And I dont deserve to be lonely just cuz you say I do
Written at 12:56 a.m. on Thursday, Mar. 13, 2003
I cant believe how much better I feel when I go out and am reminded that I do have a life.
I came home and just like always, he was sleeping. I swear, I would give anything to know what he does with his days. A person cant sleep 12 hours straight everyday.
I also hate how he gives me a hard time about going out with my friends. Always insinuating that I am going to do things I shouldnt be doing. If I had a boyfriend that I spent time with in the evenings then I wouldnt need to go out. But I cant stay holed up in this batcave. Its so depressing. He has all the doors shut and all the curtains closed.
So when he left, I headed to "Cheers" to meet up with "Ms2inchman" and "MsTornado". "MsAngelic" was already there when I got there. And I cant stress enough how good it was to be out and among the living. It always takes everything I have to walk out the door, but once I am on the other side I feel so much better. I am reminded that I have friends and people that care about me.
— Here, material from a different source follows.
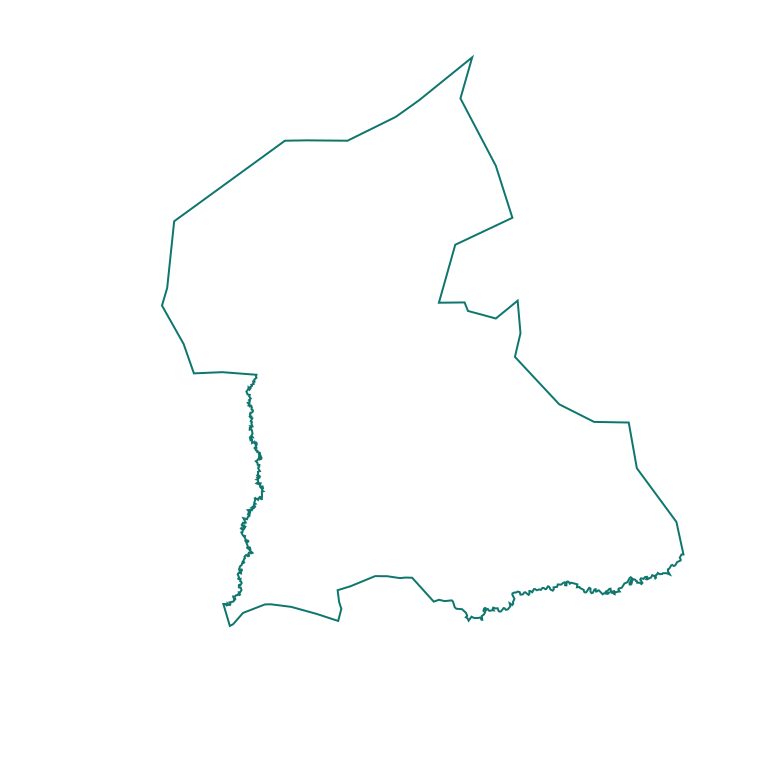 outline of Xongor, Darhan-Uul, Mongolia, rotated 250°
{"feature_id": "93677404B92664087509678", "entity_name": "Xongor", "entity_type": "district", "adm_level": 2, "iso_a3": "MNG", "parent_name": "Mongolia", "parent_adm1": "Darhan-Uul", "projection": "orthographic", "projection_center": [106.116, 49.386], "detail": "fine", "context": "isolated", "style": "outline", "palette": "teal", "viewbox_px": 768, "rotation_deg": 250, "n_neighbors": 0, "source": "geoboundaries", "source_scale": "gbopen_adm2", "svg_char_len": 6166}
<svg xmlns="http://www.w3.org/2000/svg" viewBox="0 0 768 768"><g transform="rotate(250 384 384)"><path d="M416.6,538.1L407.3,511.5L423.9,487.9L433.1,487.6L441.6,463.4L490.5,498.6L496.3,561.5L550.8,563.7L626.2,553.5L660.8,578.6L638.6,513.9L631.0,486.4L625.1,432.9L639.4,394.7L646.5,374.1L608.7,242.5L548.4,213.1L533.6,202.2L490.1,209.4L459.0,209.0L450.5,235.9L436.3,267.3L435.1,266.3L433.5,266.3L432.6,263.7L430.6,263.1L431.6,261.3L430.5,262.0L428.6,261.5L428.9,260.5L428.3,259.8L428.5,259.1L427.3,259.1L426.9,257.3L425.9,257.4L424.7,255.7L426.8,255.3L425.6,254.7L423.9,252.1L420.9,252.2L419.7,254.1L418.6,253.1L415.9,253.8L415.1,251.7L414.2,252.3L413.0,251.5L412.9,249.6L411.3,250.2L410.1,249.3L409.7,249.9L410.3,250.7L408.7,250.5L408.8,251.8L407.1,251.8L405.4,250.8L404.2,251.8L402.9,251.3L402.3,249.6L402.7,248.7L401.2,247.6L400.4,247.9L399.5,246.7L398.3,247.0L398.3,248.1L397.5,247.7L396.8,248.5L394.6,246.0L393.3,246.9L392.1,245.8L389.3,245.9L390.1,244.0L388.6,244.3L388.7,242.9L387.0,242.2L386.9,243.6L386.2,244.0L382.3,243.5L381.0,241.8L378.6,242.5L379.0,240.4L380.0,240.4L379.7,239.7L377.0,239.4L377.3,240.3L376.8,240.9L373.7,239.9L374.0,241.1L373.3,241.7L373.9,242.7L372.8,242.9L372.5,244.1L370.7,243.7L371.0,242.6L368.5,242.4L369.0,241.9L368.1,241.3L368.0,239.6L367.4,241.6L365.6,240.9L364.6,242.2L363.5,241.6L362.7,242.9L361.5,242.6L361.6,243.7L359.3,243.4L360.0,242.5L358.0,241.5L357.2,242.5L358.1,242.9L358.1,243.5L356.3,243.6L355.6,243.0L355.6,241.1L356.8,240.7L355.4,238.4L355.3,237.2L353.2,238.1L351.2,237.7L350.6,239.2L348.9,238.4L348.8,237.5L347.8,236.9L344.6,237.6L344.6,235.5L342.3,234.8L341.6,233.8L340.4,235.4L339.3,235.7L338.8,234.8L339.7,234.0L339.6,233.1L338.3,234.0L337.8,231.8L337.0,232.9L335.0,232.3L334.2,230.2L332.9,231.8L333.3,233.3L332.9,234.1L331.3,232.8L329.2,232.5L328.3,233.1L329.5,234.1L329.2,234.9L327.3,234.6L326.8,233.3L325.5,233.1L324.5,233.8L324.6,232.4L320.1,230.9L320.0,229.5L318.7,230.3L317.7,229.9L317.8,229.2L320.1,228.2L318.2,226.0L319.7,225.4L319.7,224.1L320.8,224.0L320.7,223.4L319.1,223.3L316.8,221.4L315.4,222.2L315.5,220.9L314.8,220.3L312.9,221.0L311.9,219.2L313.5,218.7L313.0,217.0L312.2,217.8L310.6,216.7L311.0,215.9L310.6,214.8L311.6,214.8L312.0,212.9L310.5,213.5L309.5,212.8L309.7,214.1L309.3,214.4L307.9,213.4L307.5,211.9L306.7,212.7L306.0,212.4L305.6,210.5L303.8,209.1L306.0,206.0L301.0,206.7L301.2,204.9L301.9,204.1L300.3,202.1L299.6,202.1L299.0,204.0L297.6,202.4L298.0,204.2L297.3,204.9L295.5,202.6L297.4,200.7L297.2,200.2L294.9,201.4L293.2,200.3L293.3,199.2L290.5,199.5L289.0,200.1L289.1,201.1L288.6,201.5L287.6,200.5L284.8,200.9L283.7,199.4L283.9,200.5L283.3,201.2L283.6,202.3L282.9,202.8L282.3,202.5L282.1,200.4L278.1,200.5L276.9,199.4L275.2,200.5L276.3,200.9L276.5,201.7L276.1,202.1L274.1,201.8L273.5,201.0L270.3,202.6L270.3,201.2L271.4,200.3L271.7,199.3L270.6,198.3L269.3,198.7L268.6,198.2L268.7,197.2L270.5,196.0L269.4,193.8L267.7,193.7L267.3,192.5L265.6,191.4L264.1,191.5L263.9,190.6L265.0,190.1L262.6,188.3L262.0,186.5L259.5,184.4L257.6,184.5L258.6,186.1L258.4,186.8L257.6,186.8L256.4,185.3L254.9,184.9L256.3,183.0L255.3,181.5L251.8,181.6L250.8,180.4L250.2,180.8L250.0,182.5L247.8,181.4L247.2,182.1L245.6,182.2L244.2,180.4L244.8,179.6L244.7,178.9L242.7,178.1L242.2,178.3L241.9,179.7L239.3,179.7L237.6,177.8L237.9,176.4L235.4,176.7L235.2,175.9L236.5,175.3L235.7,174.1L236.1,172.9L235.3,171.3L235.9,169.6L233.4,169.5L233.2,170.7L232.5,170.6L231.8,168.8L231.1,168.2L231.6,164.1L229.9,164.5L229.1,163.9L229.6,162.4L231.2,161.8L229.8,161.2L229.7,160.4L231.4,159.9L232.2,157.8L209.4,156.4L209.9,160.1L217.1,173.2L217.6,196.8L215.6,202.5L206.3,220.6L190.9,242.2L177.0,259.9L187.3,267.0L194.7,267.3L206.1,269.9L205.4,283.4L206.5,309.9L202.4,321.0L196.1,332.7L194.8,337.9L192.3,344.2L162.5,356.3L162.4,361.9L159.2,366.8L157.5,373.7L155.9,374.4L150.0,374.1L148.0,375.2L145.7,380.3L140.9,382.8L137.7,382.9L136.8,381.1L135.4,382.3L132.7,382.6L135.4,386.7L133.5,388.4L132.2,391.5L131.6,394.5L129.0,395.1L128.8,395.7L132.5,396.5L133.2,399.0L135.1,401.1L136.9,399.9L138.7,401.3L139.0,402.4L138.4,402.9L136.7,402.4L137.1,404.6L135.3,405.0L134.6,405.9L134.5,408.0L133.7,409.7L135.7,409.4L136.5,410.2L134.9,412.1L134.4,414.1L131.3,414.1L130.4,415.2L130.3,416.1L132.5,419.8L131.9,420.7L130.2,421.2L129.8,423.2L131.9,426.7L135.0,427.1L132.5,429.0L133.4,430.3L134.9,430.6L137.6,433.1L142.1,432.5L143.3,433.1L143.5,435.2L142.9,436.7L143.2,438.7L142.0,440.3L139.4,440.2L138.8,442.3L140.1,444.5L140.0,445.5L136.4,447.7L136.9,448.8L139.7,449.8L139.3,450.8L137.6,452.1L140.0,454.7L139.7,455.7L137.9,457.1L137.9,459.5L136.9,460.9L138.2,463.2L137.5,464.5L135.9,465.5L135.9,466.4L137.8,468.9L136.9,469.9L133.9,470.2L132.1,471.9L132.7,473.1L134.9,473.8L134.2,477.3L136.2,478.7L134.9,481.8L135.9,484.7L135.8,486.0L134.7,486.3L133.0,485.3L132.4,486.5L135.6,488.1L135.6,488.9L135.0,489.8L132.8,490.3L133.3,491.9L129.6,497.2L127.0,495.8L126.4,498.2L125.3,498.4L122.3,501.2L120.3,501.0L119.4,501.6L119.1,502.4L119.4,503.2L122.3,507.1L121.2,508.1L118.3,507.0L116.6,507.4L116.4,508.8L118.9,511.5L118.8,512.7L116.5,512.2L116.2,512.9L116.8,514.8L116.5,515.4L111.6,517.6L112.1,519.3L110.4,522.1L110.4,523.3L111.0,524.0L111.2,521.3L112.0,520.8L113.1,521.4L113.3,523.7L114.3,525.5L114.2,526.8L110.2,526.3L109.7,527.0L110.8,527.9L110.6,529.3L108.1,528.4L107.6,528.9L109.7,529.9L108.8,531.3L109.0,532.0L108.4,534.5L110.6,533.9L111.5,534.6L111.2,537.7L114.3,541.7L114.5,544.9L117.7,548.6L118.0,549.8L116.5,550.6L112.7,546.5L111.6,546.3L111.1,547.3L111.4,548.1L114.6,550.2L115.1,551.9L114.1,553.2L112.6,553.4L112.0,554.3L110.6,554.0L109.9,556.2L108.0,557.5L108.7,558.8L112.6,557.9L113.5,559.1L112.1,561.3L113.3,563.2L112.9,565.2L112.0,565.4L110.9,563.7L110.4,564.3L110.9,568.9L112.6,570.7L110.8,572.5L108.6,572.5L108.9,573.3L111.3,573.7L111.4,574.9L112.8,576.7L111.1,577.8L110.3,580.4L110.8,581.4L109.6,584.8L107.2,587.4L110.7,586.8L112.7,587.4L112.9,588.8L115.4,592.0L115.4,593.0L114.0,593.9L113.8,594.7L114.1,595.8L116.4,598.6L116.7,602.3L117.5,602.8L119.6,602.5L122.0,605.2L121.4,607.1L154.4,611.6L218.4,592.8L264.1,600.8L276.5,568.5L305.0,541.7L364.7,516.3L385.0,529.6L416.6,538.1Z" fill="none" stroke="#0f766e" stroke-width="2"/></g></svg>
Because I can see how its changing me. My skin has become so pale and my hair this overprocessed mess. I am breathing, but not living. And I have got to snap out of that. I have told my friends to not accept no for an answer when they call me to go out. That I will try to talk my way out of it and they just might have to come and physically drag me out of the house.
Tomorrow I made plans to go over and hang out with "MrPurpleRain" at his house. I was talking to him tonight at "Cheers" and we were talking about how he lives two buildings over from me and we never see each other. So he invited me over tomorrow night. I am sure "MrBigDaddy" will not particularly care for that, but I am going anyway.
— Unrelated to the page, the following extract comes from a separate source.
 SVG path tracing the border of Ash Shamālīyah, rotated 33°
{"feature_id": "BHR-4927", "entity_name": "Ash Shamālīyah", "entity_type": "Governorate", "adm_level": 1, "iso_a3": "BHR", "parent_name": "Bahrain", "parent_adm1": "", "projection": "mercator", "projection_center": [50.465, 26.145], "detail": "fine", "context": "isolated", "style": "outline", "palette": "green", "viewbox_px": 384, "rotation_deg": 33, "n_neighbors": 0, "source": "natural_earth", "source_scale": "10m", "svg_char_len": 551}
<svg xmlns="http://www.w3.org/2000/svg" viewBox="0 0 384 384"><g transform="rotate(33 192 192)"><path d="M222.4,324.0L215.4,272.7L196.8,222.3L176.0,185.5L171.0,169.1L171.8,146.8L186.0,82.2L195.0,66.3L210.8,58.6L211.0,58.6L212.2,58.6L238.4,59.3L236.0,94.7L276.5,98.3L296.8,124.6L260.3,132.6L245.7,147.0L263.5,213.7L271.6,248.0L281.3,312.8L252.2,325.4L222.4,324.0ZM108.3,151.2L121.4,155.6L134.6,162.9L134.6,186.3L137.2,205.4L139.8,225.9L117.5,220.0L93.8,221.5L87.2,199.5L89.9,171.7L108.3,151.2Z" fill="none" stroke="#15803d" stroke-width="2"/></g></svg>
I just need to be around people right now. I am an extroverted person and I get all of my energy from being around other people. I have always been that way. Even as a kid, I had a hard time playing in my room all by myself...I had to be with someone else.
And I can feel myself coming out of this funk I have been in. I am starting to physically feel better. My legs arent so numb. They are a little, but nothing like what they were. And when I feel good physically, I feel good mentally.
I am determined to make things better.